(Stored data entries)
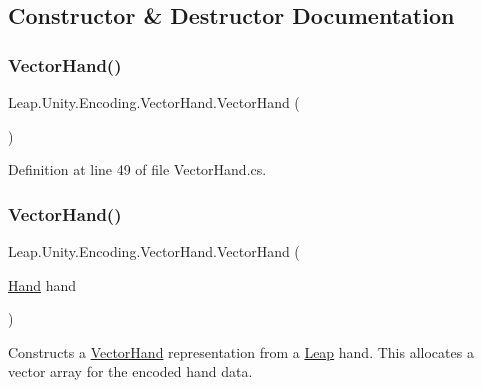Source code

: \subsection{Constructor \& Destructor Documentation}
\mbox{\label{class_leap_1_1_unity_1_1_encoding_1_1_vector_hand_aca6ce4326fca4d753305b08cdf7f4e68}} 
\subsubsection{\texorpdfstring{VectorHand()}{VectorHand()}\hspace{0.1cm}{\footnotesize\ttfamily [1/2]}}
{\footnotesize\ttfamily Leap.\+Unity.\+Encoding.\+Vector\+Hand.\+Vector\+Hand (\begin{DoxyParamCaption}{ }\end{DoxyParamCaption})}



Definition at line 49 of file Vector\+Hand.\+cs.

\mbox{\label{class_leap_1_1_unity_1_1_encoding_1_1_vector_hand_ad68f6c62830b01f9dc778b2bfb6e778a}} 
\subsubsection{\texorpdfstring{VectorHand()}{VectorHand()}\hspace{0.1cm}{\footnotesize\ttfamily [2/2]}}
{\footnotesize\ttfamily Leap.\+Unity.\+Encoding.\+Vector\+Hand.\+Vector\+Hand (\begin{DoxyParamCaption}\item[{\mbox{\hyperlink{class_leap_1_1_hand}{Hand}}}]{hand }\end{DoxyParamCaption})}



Constructs a \mbox{\hyperlink{class_leap_1_1_unity_1_1_encoding_1_1_vector_hand}{Vector\+Hand}} representation from a \mbox{\hyperlink{namespace_leap_1_1_unity_1_1_leap}{Leap}} hand. This allocates a vector array for the encoded hand data. 

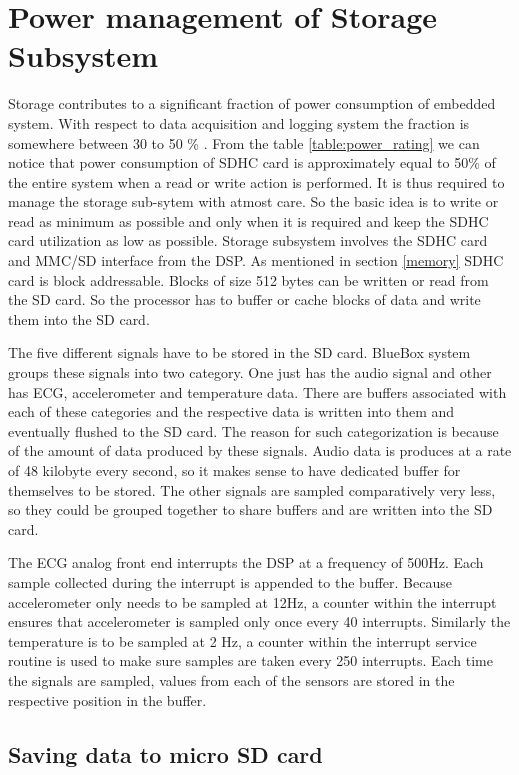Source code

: \section{Power management of Storage Subsystem}
Storage contributes to a significant fraction of power consumption of embedded system. With respect to data acquisition and logging system the fraction is somewhere between 30 to 50 \% . From the table \ref{table:power_rating} we can notice that power consumption of SDHC card is approximately equal to 50\% of the entire system when a read or write action is performed. It is thus required to manage the storage sub-sytem with atmost care. So the basic idea is to write or read as minimum as possible and only when it is required and keep the SDHC card utilization as low as possible.
Storage subsystem involves the SDHC card and MMC/SD interface from the DSP. As mentioned in section \ref{memory} SDHC card is block addressable. Blocks of size 512 bytes can be written or read from the SD card. So the processor has to buffer or cache blocks of data and write them into the SD card.  

The five different signals have to be stored in the SD card. BlueBox system groups these signals into two category. One just has the audio signal and other has ECG, accelerometer and temperature data. There are buffers associated with each of these categories and the respective data is written into them and eventually flushed to the SD card. The reason for such categorization is because of the amount of data produced by these signals. Audio data is produces at a rate of 48 kilobyte every second, so it makes sense to have dedicated buffer for themselves to be stored. The other signals are sampled comparatively very less, so they could be grouped together to share buffers and are written into the SD card. 

 The ECG analog front end interrupts the DSP at a frequency of 500Hz. Each sample collected during the interrupt is appended to the buffer. Because accelerometer only needs to be sampled at 12Hz, a counter within the interrupt ensures that accelerometer is sampled only once every 40 interrupts. Similarly the temperature is to be sampled at 2 Hz, a counter within the interrupt service routine is used to make sure samples are taken every 250 interrupts. Each time the signals are sampled, values from each of the sensors are stored in the respective position in the buffer. 
\subsection{Saving data to micro SD card}

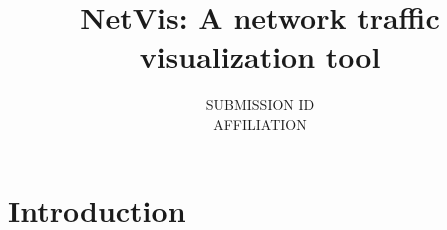 

\title[NetVis Network Traffic Visualization]%
      {NetVis: A network traffic visualization tool}

\author[SUBMISSION ID]
       {SUBMISSION ID
        \\ AFFILIATION
       }


%





\maketitle

\begin{abstract}

\begin{classification} %
\end{classification}
\end{abstract}

\section{Introduction}


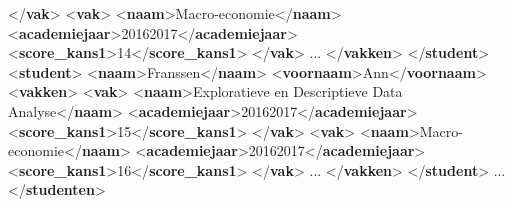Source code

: \documentclass[]{tufte-book}
\newenvironment{Shaded}{}{}
\newcommand{\KeywordTok}[1]{\textcolor[rgb]{0.00,0.44,0.13}{\textbf{#1}}}
\newcommand{\NormalTok}[1]{#1}
\begin{document}
\begin{Shaded}
\begin{Highlighting}[]
\NormalTok{      \textless{}/}\KeywordTok{vak}\NormalTok{\textgreater{}}
\NormalTok{      \textless{}}\KeywordTok{vak}\NormalTok{\textgreater{}}
\NormalTok{        \textless{}}\KeywordTok{naam}\NormalTok{\textgreater{}Macro{-}economie\textless{}/}\KeywordTok{naam}\NormalTok{\textgreater{}}
\NormalTok{        \textless{}}\KeywordTok{academiejaar}\NormalTok{\textgreater{}20162017\textless{}/}\KeywordTok{academiejaar}\NormalTok{\textgreater{}}
\NormalTok{        \textless{}}\KeywordTok{score\_kans1}\NormalTok{\textgreater{}14\textless{}/}\KeywordTok{score\_kans1}\NormalTok{\textgreater{}}
\NormalTok{      \textless{}/}\KeywordTok{vak}\NormalTok{\textgreater{}}
\NormalTok{      ...}
\NormalTok{    \textless{}/}\KeywordTok{vakken}\NormalTok{\textgreater{}}
\NormalTok{  \textless{}/}\KeywordTok{student}\NormalTok{\textgreater{}}
\NormalTok{  \textless{}}\KeywordTok{student}\NormalTok{\textgreater{}}
\NormalTok{    \textless{}}\KeywordTok{naam}\NormalTok{\textgreater{}Franssen\textless{}/}\KeywordTok{naam}\NormalTok{\textgreater{}}
\NormalTok{    \textless{}}\KeywordTok{voornaam}\NormalTok{\textgreater{}Ann\textless{}/}\KeywordTok{voornaam}\NormalTok{\textgreater{}}
\NormalTok{    \textless{}}\KeywordTok{vakken}\NormalTok{\textgreater{}}
\NormalTok{      \textless{}}\KeywordTok{vak}\NormalTok{\textgreater{}}
\NormalTok{        \textless{}}\KeywordTok{naam}\NormalTok{\textgreater{}Exploratieve en Descriptieve Data Analyse\textless{}/}\KeywordTok{naam}\NormalTok{\textgreater{}}
\NormalTok{        \textless{}}\KeywordTok{academiejaar}\NormalTok{\textgreater{}20162017\textless{}/}\KeywordTok{academiejaar}\NormalTok{\textgreater{}}
\NormalTok{        \textless{}}\KeywordTok{score\_kans1}\NormalTok{\textgreater{}15\textless{}/}\KeywordTok{score\_kans1}\NormalTok{\textgreater{}}
\NormalTok{      \textless{}/}\KeywordTok{vak}\NormalTok{\textgreater{}}
\NormalTok{      \textless{}}\KeywordTok{vak}\NormalTok{\textgreater{}}
\NormalTok{        \textless{}}\KeywordTok{naam}\NormalTok{\textgreater{}Macro{-}economie\textless{}/}\KeywordTok{naam}\NormalTok{\textgreater{}}
\NormalTok{        \textless{}}\KeywordTok{academiejaar}\NormalTok{\textgreater{}20162017\textless{}/}\KeywordTok{academiejaar}\NormalTok{\textgreater{}}
\NormalTok{        \textless{}}\KeywordTok{score\_kans1}\NormalTok{\textgreater{}16\textless{}/}\KeywordTok{score\_kans1}\NormalTok{\textgreater{}}
\NormalTok{      \textless{}/}\KeywordTok{vak}\NormalTok{\textgreater{}}
\NormalTok{      ...}
\NormalTok{    \textless{}/}\KeywordTok{vakken}\NormalTok{\textgreater{}}
\NormalTok{  \textless{}/}\KeywordTok{student}\NormalTok{\textgreater{}}
\NormalTok{  ...}
\NormalTok{\textless{}/}\KeywordTok{studenten}\NormalTok{\textgreater{}}
\end{Highlighting}
\end{Shaded}
\end{document}
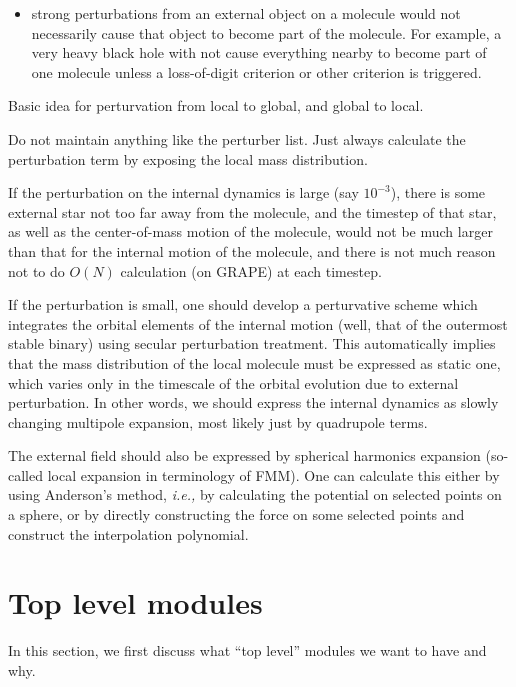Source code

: \documentclass{article}[12pt]
\begin{document}
\begin{itemize}
\item strong perturbations from an external object on a molecule
   would not necessarily cause that object to become part of
   the molecule.  For example, a very heavy black hole with not
   cause everything nearby to become part of one molecule unless
   a loss-of-digit criterion or other criterion is triggered.
\end{itemize}

Basic idea for perturvation from local to global, and global to
local.

Do not maintain anything like the perturber list. Just always
calculate the perturbation term by exposing the local mass
distribution.

If the perturbation on the internal dynamics is large (say $10^{-3}$),
there is some external star not too far away from the molecule, and
the timestep of that star, as well as the center-of-mass motion of the
molecule, would not be much larger than that for the internal motion
of the molecule, and there is not much reason not to do $O(N)$
calculation (on GRAPE) at each timestep.

If the perturbation is small, one should develop a perturvative scheme
which integrates the orbital elements of the internal motion (well,
that of the outermost stable binary) using secular perturbation
treatment. This automatically implies that  the mass distribution of
the local molecule must be expressed as static one, which varies only
in the timescale of the orbital evolution due to external
perturbation. In other words, we should express the internal dynamics
as slowly changing multipole expansion, most likely just by quadrupole
terms.

The external field should also be expressed by spherical harmonics
expansion (so-called local expansion in terminology of FMM). One can
calculate this either by using Anderson's method, {\it i.e.,} by
calculating the potential on selected points on a sphere, or by
directly constructing the force on some selected points and construct
the interpolation polynomial. 



\newpage

\section{Top level modules}

In this section, we first discuss what ``top level'' modules we want
to have and why.
\end{document}

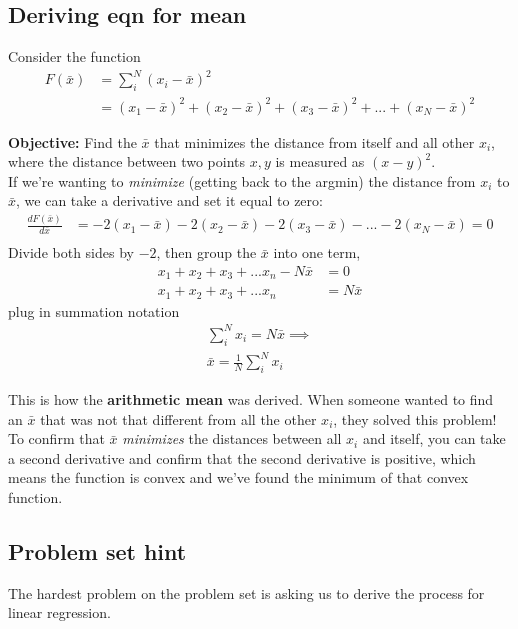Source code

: \documentclass{article}
\begin{document}
\subsection{Deriving eqn for mean}
Consider the function 
\begin{align}
    F(\bar x) &= \sum_i^N (x_i - \bar x)^2\\
    &= (x_1 - \bar x)^2 + (x_2 - \bar x)^2  + (x_3 - \bar x)^2 +... + (x_N - \bar x)^2
\end{align}

\textbf{Objective:} Find the $\bar x$ that minimizes the distance from itself and all other $x_i$, where the distance between two points $x,y$ is measured as $(x -y)^2$. \\

If we're wanting to \textit{minimize} (getting back to the argmin) the distance from $x_i$ to $\bar x$, we can take a derivative and set it equal to zero: 
\begin{align}
    \frac{d F(\bar x)}{d\bar x} &= -2(x_1 - \bar x)  -2(x_2 - \bar x) -2(x_3 - \bar x) - ... -2(x_N - \bar x) = 0\\
\end{align}
Divide both sides by $-2$, then group the $\bar x$ into one term, 
\begin{align}
    x_1 + x_2 + x_3 + ... x_n - N \bar x &= 0\\
    x_1 + x_2 + x_3 + ... x_n &= N \bar x
\end{align}
plug in summation notation 
\begin{align}
    \sum_i^N x_i = N \bar x \implies \\
    \bar x = \frac{1}{N}\sum_i^N x_i
\end{align}

This is how the \textbf{arithmetic mean} was derived. When someone wanted to find an $\bar x$ that was not that different from all the other $x_i$, they solved this problem! \\

To confirm that $\bar x$ \textit{minimizes} the distances between all $x_i$ and itself, you can take a second derivative and confirm that the second derivative is positive, which means the function is convex and we've found the minimum of that convex function.  

\subsection{Problem set hint}
The hardest problem on the problem set is asking us to derive the process for linear regression. \\
\end{document}
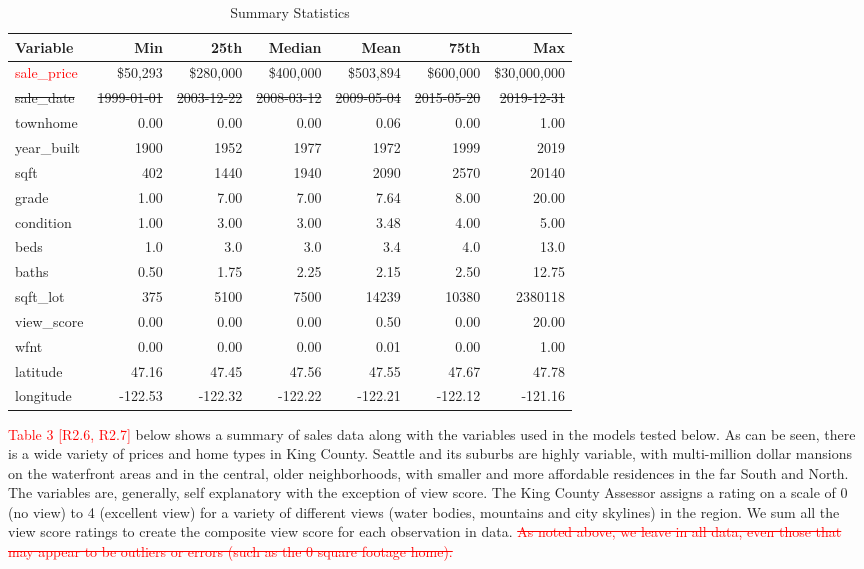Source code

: \documentclass[colTwo]{anon}
\theoremstyle{definition}
\begin{document}
\begin{table*}[h!]
\centering
{\color{red}
\begin{tabular}{l|r|r|r|r|r|r}
\hline
\textbf{Variable} & \textbf{Min} & \textbf{25th} & \textbf{Median} & \textbf{Mean} & \textbf{75th} & \textbf{Max}\\
\hline
\textcolor{red}{sale\_price} & \$50,293 & \$280,000 & \$400,000 & \$503,894 & \$600,000 & \$30,000,000\\
\st{sale\_date} & \st{1999-01-01} & \st{2003-12-22} & \st{2008-03-12} & \st{2009-05-04} & \st{2015-05-20} & \st{2019-12-31}\\
townhome & 0.00 & 0.00 & 0.00 & 0.06 & 0.00 & 1.00 \\
year\_built & 1900 & 1952 & 1977 & 1972 & 1999 & 2019\\
sqft & 402 & 1440 & 1940 & 2090 & 2570 & 20140\\
grade & 1.00 & 7.00 & 7.00 & 7.64 & 8.00 & 20.00\\
condition & 1.00 & 3.00 & 3.00 & 3.48 & 4.00 & 5.00\\
beds & 1.0 & 3.0 & 3.0 & 3.4 & 4.0 & 13.0\\
baths & 0.50 & 1.75 & 2.25 & 2.15 & 2.50 & 12.75\\
sqft\_lot & 375 & 5100 & 7500 & 14239 & 10380 & 2380118\\
view\_score & 0.00 & 0.00 & 0.00 & 0.50 & 0.00 & 20.00\\
wfnt & 0.00 & 0.00 & 0.00 & 0.01 & 0.00 & 1.00\\
latitude & 47.16 & 47.45 & 47.56 & 47.55 & 47.67 & 47.78\\
longitude & -122.53 & -122.32 & -122.22 & -122.21 & -122.12 & -121.16\\
\hline
\end{tabular}}
\caption{Summary Statistics}
\label{table:3}
\end{table*}

\textcolor{red}{Table 3 [R2.6, R2.7]} below shows a summary of sales data along with the variables used in the models tested below. As can be seen, there is a wide variety of prices and home types in King County.  Seattle and its suburbs are highly variable, with multi-million dollar mansions on the waterfront areas and in the central, older neighborhoods, with smaller and more affordable residences in the far South and North.  The variables are, generally, self explanatory with the exception of view score.  The King County Assessor assigns a rating on a scale of 0 (no view) to 4 (excellent view) for a variety of different views (water bodies, mountains and city skylines) in the region. We sum all the view score ratings to create the composite view score for each observation in data.  \textcolor{red}{\st{As noted above, we leave in all data, even those that may appear to be outliers or errors (such as the 0 square footage home).}} 
\end{document}
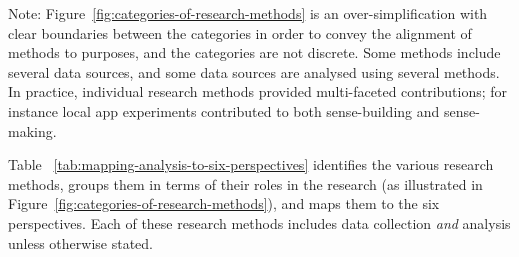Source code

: Note: Figure~\ref{fig:categories-of-research-methods} is an over-simplification with clear boundaries between the categories in order to convey the alignment of methods to purposes, and the categories are not discrete.  Some methods include several data sources, and some data sources are analysed using several methods. In practice, individual research methods provided multi-faceted contributions; for instance local app experiments contributed to both sense-building and sense-making. 


\medskip


Table ~\ref{tab:mapping-analysis-to-six-perspectives} identifies the various research methods, groups them in terms of their roles in the research (as illustrated in Figure~\ref{fig:categories-of-research-methods}), and maps them to the six perspectives.  Each of these research methods includes data collection \textit{and} analysis unless otherwise stated.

■ What is needed ■
Keep only those lines of the records that hold "article", and return them.

■ Solved exercise ■
: \documentclass{article}[12pt]
: \documentclass{article}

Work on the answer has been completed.